** DATA SHOWN **
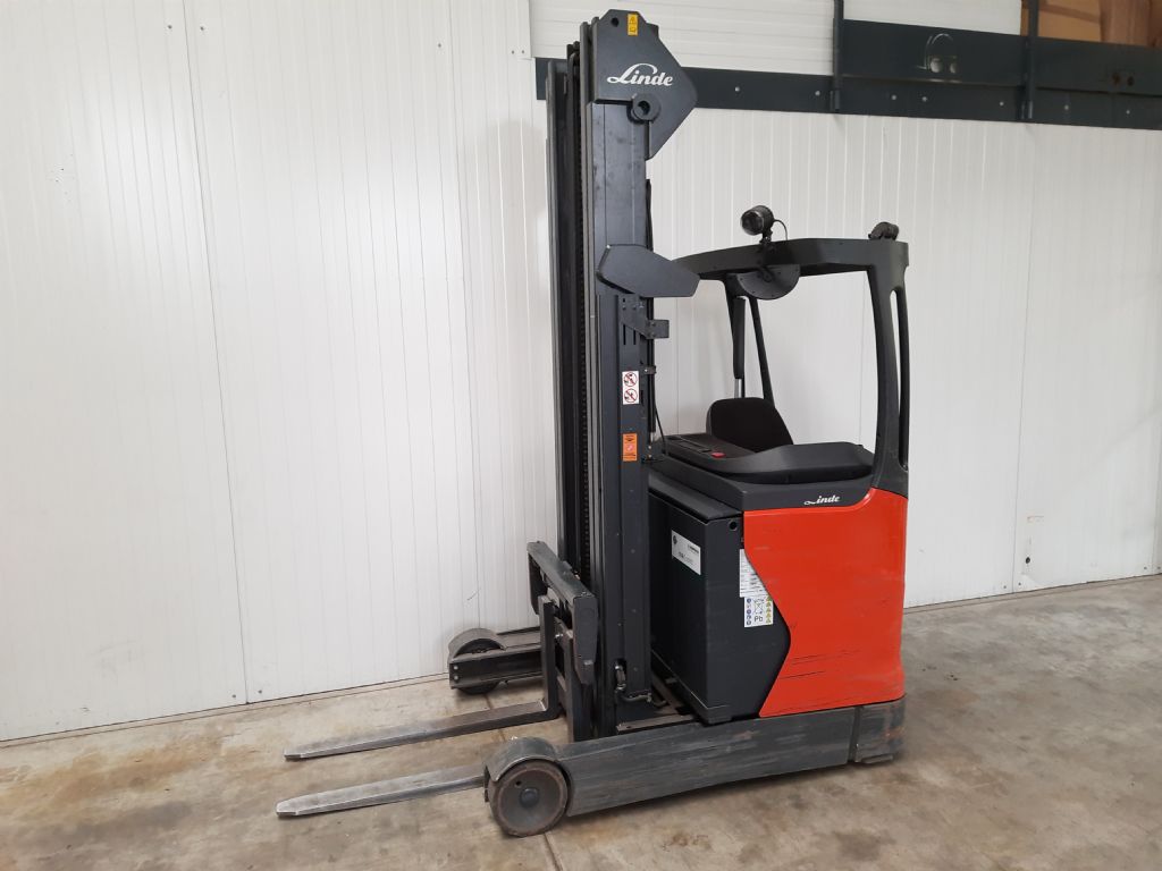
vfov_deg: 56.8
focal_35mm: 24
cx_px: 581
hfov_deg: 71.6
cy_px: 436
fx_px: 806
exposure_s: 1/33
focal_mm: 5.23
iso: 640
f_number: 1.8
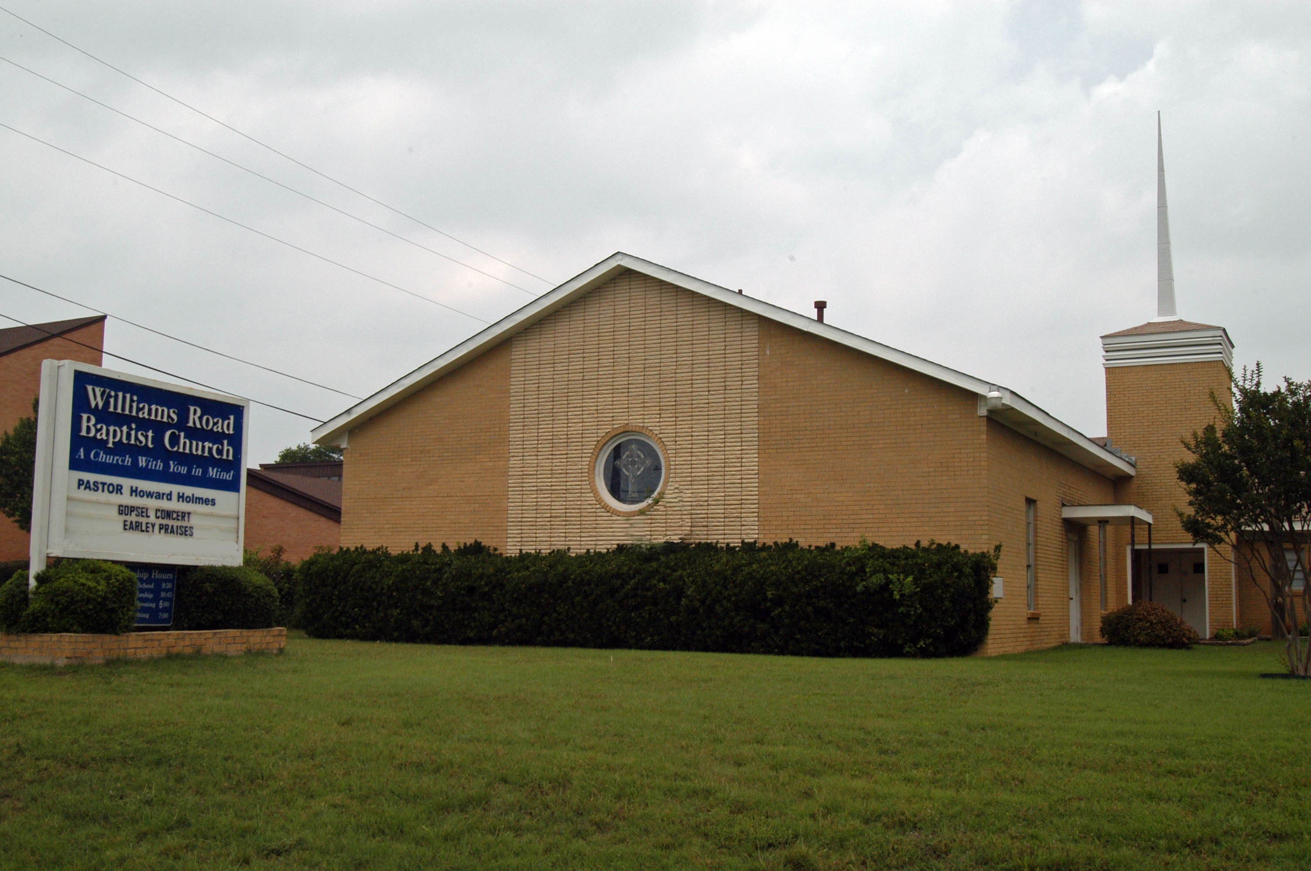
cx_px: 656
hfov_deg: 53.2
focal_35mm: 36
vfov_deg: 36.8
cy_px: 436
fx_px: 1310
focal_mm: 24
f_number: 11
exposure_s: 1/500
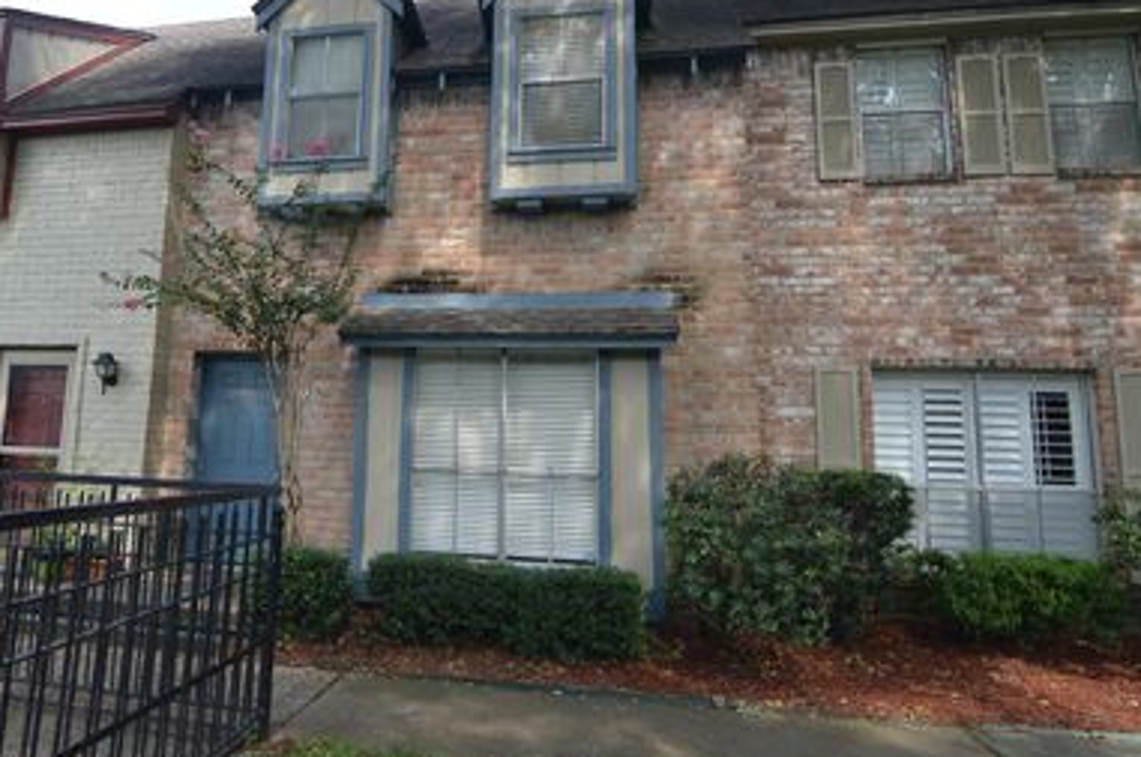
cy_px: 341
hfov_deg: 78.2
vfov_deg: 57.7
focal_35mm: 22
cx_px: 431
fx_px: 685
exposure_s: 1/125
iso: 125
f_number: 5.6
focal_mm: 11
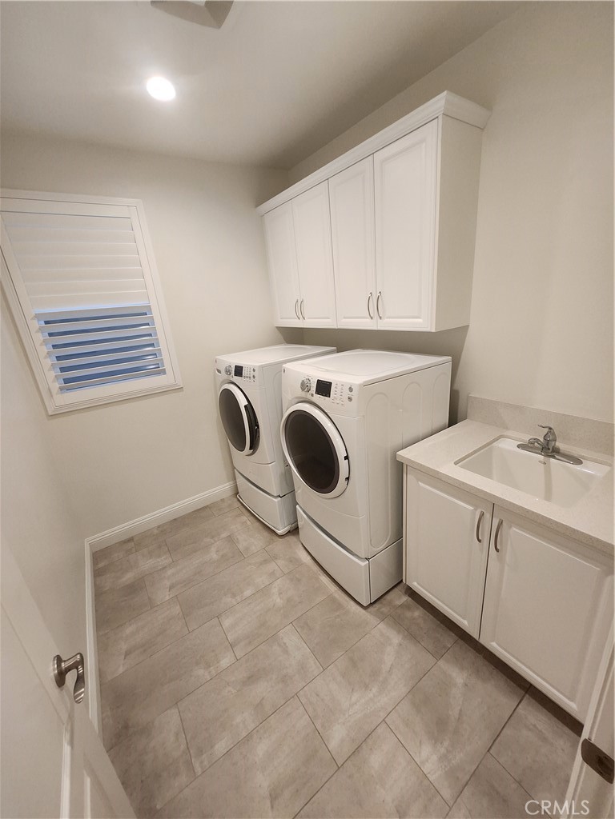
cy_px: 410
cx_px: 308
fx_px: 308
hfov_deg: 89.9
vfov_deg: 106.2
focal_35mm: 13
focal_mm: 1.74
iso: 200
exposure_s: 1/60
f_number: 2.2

** ABOUT THIS EXERCISE **
Please reproduce, word for word, only the lines from the line that holds "f_number: 5.6" through the final line of the entries above, omitting any pictures.

** SOLUTION TO THE PROBLEM **
f_number: 5.6
focal_mm: 11
cy_px: 410
cx_px: 308
fx_px: 308
hfov_deg: 89.9
vfov_deg: 106.2
focal_35mm: 13
focal_mm: 1.74
iso: 200
exposure_s: 1/60
f_number: 2.2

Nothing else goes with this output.